For voters supporting Democratic candidate Hillary Clinton, there's a scary faction of people that they believe could sneak in and sway the vote on Nov. 8: secret Trump supporters. (You know the kind — they know exactly how their friends feel about Republican nominee Donald Trump's calls to build a wall or his comments about women, so they'd rather keep their agreement with his immigration policies on the down-low.) But are their numbers so huge that closet supporters could actually help Trump win?
There are good reasons why some might worry about a closet Trump vote. After all, say some, the polls surprised us during primaries, didn't they? They surprised the entire world when it came to Brexit. And with social desirability bias keeping some Trump supporters hushed — "Not even my wife knows," one supporter told The Guardian — couldn't there be a hidden group of Trumpists out there that polls simply aren't capturing?
That's a theory Trump has been touting in order to explain lower polling numbers than Clinton has. Recently, Trump called himself "Mr. Brexit," according to The Washington Post, and while in New Hampshire in October, he promised, "There’s going to be a lot of Brexit happening in about two weeks. A lot of Brexit."

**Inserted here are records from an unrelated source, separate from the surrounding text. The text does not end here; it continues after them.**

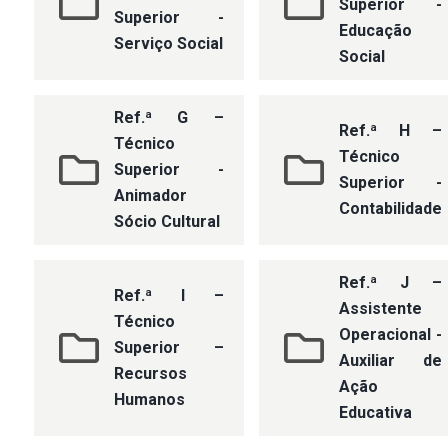
Superior -
Superior -
Educação
Serviço Social
Social
Ref.ª G –
Ref.ª H –
Técnico
Técnico
Superior -
Superior -
Animador
Contabilidade
Sócio Cultural
Ref.ª J –
Ref.ª I –
Assistente
Técnico
Operacional -
Superior –
Auxiliar de
Recursos
Ação
Humanos
Educativa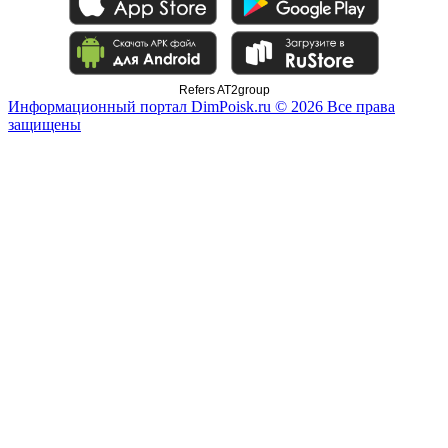
Refers AT2group
Информационный портал DimPoisk.ru © 2026 Все права
защищены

When it comes down to it, though, a Brexit-style surprise seems unlikely for Trump and his supporters. This is due to a few reasons. First of all, as political analyst Harry Enten explained in a FiveThirtyEight post, Trump didn't really outperform polling averages for him in the primaries and caucuses. Analyzing 34 states that had both polling and primary results available, Enten found that Trump did worse than polls expected in 19 states and better than polls predicted in only 15 states. Analysis of Trump's live-interviewing poll results showed the same effect: Trump, on average, underperformed by 1 percentage point when compared to poll predictions. There may be closet Trump supporters out there, but so far, they haven't been affecting polling averages very much.
Another thing to keep in mind is that while yes, there are a few closet Trump supporters out there, the actual recorded difference we've seen in polling and votes usually comes from minorities — and minorities, in this election, are going overwhelmingly for Clinton. (A Reuters/Ipsos poll found Clinton leading Trump by 57 percentage points among African-American voters and by 15 percentage points among Hispanic voters; she enjoys a 62 percent favorability rating from Asian Americans, according to a national survey; and a NBC/SurveyMonkey poll found Clinton was winning over 72 percent of LGBTQ voters.)
Those minorities were what helped President Obama win the election in 2012: national polls showed Obama and his opponent, Mitt Romney, nearly tied — yet in the end, Obama won by about four points. So why were the polls off? According to The Washington Post, the 2012 election polls often didn't ask the right questions in the right languages or they surveyed mainly white voters — and that's a problem that's being repeated in 2016. Some minorities don't speak English and can't accurately answer poll questions, but will still be voting. Others are harder to reach by phone or online, but will still be voting.
So yes, closet Trump supporters do exist. But when you look at the numbers, there's little reason for Clinton supporters to fear a silent, Trumpian majority — and in fact, Trump should likely be worried about the unpolled minorities who will show up on Election Day, despite being skipped over by polls.